[Tasks]
- 1) Answer these questions from the Josephson junction discussion, one answer a line:
(a) How much faster does the system get with zero gate delay?
(b) From what temperature to what temperature must a JJ computer be warmed for repair work?
(c) What name appears on the biggest box in the computer center of the person who worked on Josephson junction logic gates?
- 2) Please carry on the Josephson junction discussion from the point where it stops.

[Selected extract]

-- Begin --

Assume this is approximately right.  Now suppose you have a magical technology
with *ZERO* gate delay.  How much does your system speed up if all other things
are held constant?  (If you get an answer other than 50% faster, check your
arithmetic.)  This limits the gains to be gotten from JJs.  And if they have
less dense integration levels, the system might actually run *slower*.

Communication is more important than gate speed, and integration is the only
way to get improved communication speeds because we already know how to send
signals at more than half the speed of light.  This limits the gains to be
gotten from superconducting wires.  The wires must get shorter; the system
must get smaller.  That means putting more circuitry on a chip.

Then look at the reliability/maintainability issue.  To do repair work on
a JJ computer, you need to warm it from 4K to room temp.  What does that do
to all your delicate wires and transistors?  How many temp cycles like that
will it take to utterly destroy the chip?  You could try to change the
temperature slowly, but then what happens to the mean repair time?

The conclusion is that superconductivity in general, and JJs in particular,
just won't be of much use in general-purpose computers.  We're far better
off looking for good architectures to make use of the fabrication technology
we have.  Try reading "The Connection Machine" by W. Danny Hillis for a taste
of what computers might look like in 10 or 20 years, when the Von Neumann
architecture (and bottleneck) is fading from the scene.  Here we have a
potential gain of several orders of magnitude, not just a piddling 50%.

The only factor in recent discussions which might argue in the other direction
is that the brittleness of the reported liquid-N2-temp superconductors is not
really a problem for ICs, since the wires would not be drawn but rather etched
from a sheet.  This suggests that it will be *possible* to make ICs with
high-temp superconducting elements, but not that it is worth doing so.
-- 

	Howard A. Landman
	...!intelca!mipos3!cpocd2!howard

keithl@vice.UUCP (03/14/87)

I worked on Josephson junction logic gates 10 years ago.  I work on
silicon now.  Some comments on JJs in computers:

Advantages:
   JJ's prime advantage is their very low power,  allowing them to be placed
closely together.  With proper design, you can design JJ gates with switch
energies of just a few kT.  JJ gates can be made to match transmission lines
 - hard to do at low power with semiconductor circuits requiring >100mV
logic swings.  At liquid helium temperatures, it's possible to use superfluid
effects in the LHe to cool them, allowing 3D stacking of die.  Imagine a
CRAY, 100x speed, a centimeter on a side (You've heard THAT one before, I'll
guess!).  Just don't ask how to build it!

   Given a computer that consumes milliwatts, the cooling problem is
simplified, even with Carnot efficiencies included.  What is the biggest
box in YOUR computer center?  Ours says "Liebert".

-- End --

[Supplied records]

-- Begin --

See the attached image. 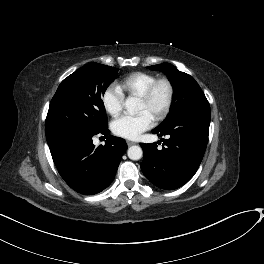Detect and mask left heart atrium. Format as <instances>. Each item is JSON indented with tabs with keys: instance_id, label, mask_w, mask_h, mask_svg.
<instances>
[{
	"instance_id": "1",
	"label": "left heart atrium",
	"mask_w": 264,
	"mask_h": 264,
	"mask_svg": "<svg viewBox=\"0 0 264 264\" xmlns=\"http://www.w3.org/2000/svg\"><path fill=\"white\" fill-rule=\"evenodd\" d=\"M154 124V118L148 112L138 115H124L112 123L113 132L120 137L136 139L141 133L150 129Z\"/></svg>"
}]
</instances>
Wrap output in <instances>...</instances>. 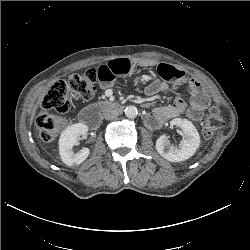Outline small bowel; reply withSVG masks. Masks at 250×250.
<instances>
[{
    "mask_svg": "<svg viewBox=\"0 0 250 250\" xmlns=\"http://www.w3.org/2000/svg\"><path fill=\"white\" fill-rule=\"evenodd\" d=\"M135 66L133 61L124 58L109 61L98 68V81L103 88H109L116 77L130 74ZM157 71L163 80L157 79L151 82L145 87L144 93L147 96H154L158 92H169L172 84H185L189 103L177 96L170 105L152 108L146 117L148 125L160 127L183 114L192 120H200L209 101L199 82L186 72L167 64H159Z\"/></svg>",
    "mask_w": 250,
    "mask_h": 250,
    "instance_id": "1",
    "label": "small bowel"
}]
</instances>
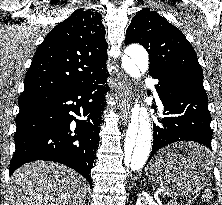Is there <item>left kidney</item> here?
Masks as SVG:
<instances>
[{
  "label": "left kidney",
  "instance_id": "1",
  "mask_svg": "<svg viewBox=\"0 0 222 205\" xmlns=\"http://www.w3.org/2000/svg\"><path fill=\"white\" fill-rule=\"evenodd\" d=\"M136 205H157V204L154 202V200L148 193L142 192L137 199Z\"/></svg>",
  "mask_w": 222,
  "mask_h": 205
}]
</instances>
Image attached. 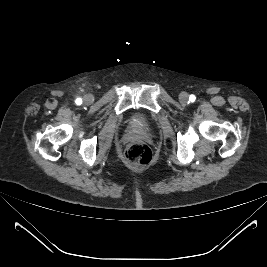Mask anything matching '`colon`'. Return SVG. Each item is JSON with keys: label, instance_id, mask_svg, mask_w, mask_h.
I'll return each instance as SVG.
<instances>
[{"label": "colon", "instance_id": "obj_1", "mask_svg": "<svg viewBox=\"0 0 267 267\" xmlns=\"http://www.w3.org/2000/svg\"><path fill=\"white\" fill-rule=\"evenodd\" d=\"M124 158L130 165L145 166L152 160V151L145 142L132 140L125 146Z\"/></svg>", "mask_w": 267, "mask_h": 267}]
</instances>
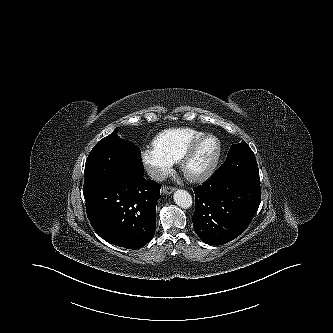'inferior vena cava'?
<instances>
[{
  "label": "inferior vena cava",
  "mask_w": 333,
  "mask_h": 333,
  "mask_svg": "<svg viewBox=\"0 0 333 333\" xmlns=\"http://www.w3.org/2000/svg\"><path fill=\"white\" fill-rule=\"evenodd\" d=\"M148 175L155 181H164L167 178V173L159 168L156 167H149L147 169Z\"/></svg>",
  "instance_id": "obj_1"
}]
</instances>
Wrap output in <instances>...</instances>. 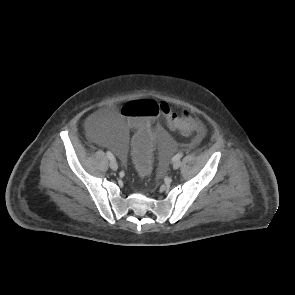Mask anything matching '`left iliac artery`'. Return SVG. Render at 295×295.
I'll return each mask as SVG.
<instances>
[{"label": "left iliac artery", "instance_id": "left-iliac-artery-1", "mask_svg": "<svg viewBox=\"0 0 295 295\" xmlns=\"http://www.w3.org/2000/svg\"><path fill=\"white\" fill-rule=\"evenodd\" d=\"M182 156H183V153H178V154H176V155L172 158V160H173V161H177V160H179L180 158H182Z\"/></svg>", "mask_w": 295, "mask_h": 295}]
</instances>
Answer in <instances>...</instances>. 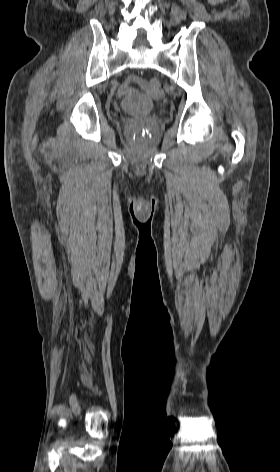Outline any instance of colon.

-- End --

[Final results]
- 1)
(a) 50% faster
(b) From 4K to room temperature
(c) Liebert

- 2)
   In all the LSI random logic systems I've seen, the active area of the
chip is a fraction of a percent, the rest being interconnect.  Imagine
what superconducting transmission lines can do for you here (Note:
superconducting wires are still dispersive - at a Terahertz or so).

   There is a lot of room for improvement in circuit design.  With proper
design and close attention to device matching, a JJ circuit shouldn't
be much harder to design than an NMOS circuit.  While some things are
looser, such as junction critical currents, other things like 2e/h 
seem pretty well under control.  Proper circuit design (which IBM 
didn't appear to understand) relies on those things that are easy
to control, and matches out or designs around hard-to-control parameters,
and avoids dependence on too may of them (such as the gap voltage).

Disadvantages:
   JJs are W*E*I*R*D.  You need new test equipment, design tools,
manufacturing equipment and techniques.  GaAs has problems with its
special equipment requirements;  imagine the problems with JJ.  JJs
don't benefit much from the billions spent in silicon R&D that
eventually ends up in consumer and military equipment.  However, this isn't
stopping Fujitsu, who just built a 16 bit ALU slice with JJ technology.
I hope American manufacturers don't find themselves on the wrong side
of a huge technological barrier.  Even on the right side, we can't always
keep up with Asia.

  Interconnect with the "real world" is a problem.  The signals are small
and fast.  Testing is a similar problem, although Hypress sampling
technology can be used, completely in the dewar at low temp.  Not cheap
or easy, though, and not off-the-shelf technology.

  Design is odd!  Ever tried using Kirchoff's law for quantum mechanical
phase?  With speed-of-light and unpaired electron currents and flux
pinning and wave interference thrown in?  Not harder, but very different.
When the circuits get fast enough, quantization of the signals themselves
(Your logic signals become packets of milli-electron-volt energy) may
become a problem.

  The inconvenience of temperature cycling changes test philosophies.
Built-In-Self-Test is a MUST.  Redundancy would be very useful.  Thermally
activated failures such as electromigration and junction leakage are absent,
but vibration and ESD may still reach inside the dewar,  so "board-swapping"
may still be necessary. IBM had a lead junction process that could stand
temp cycling, and the Fujitsu Niobium/Aluminum Oxide process should be
even more robust.  I would worry about connections unmating, though, which
is where I'd put the redundancy.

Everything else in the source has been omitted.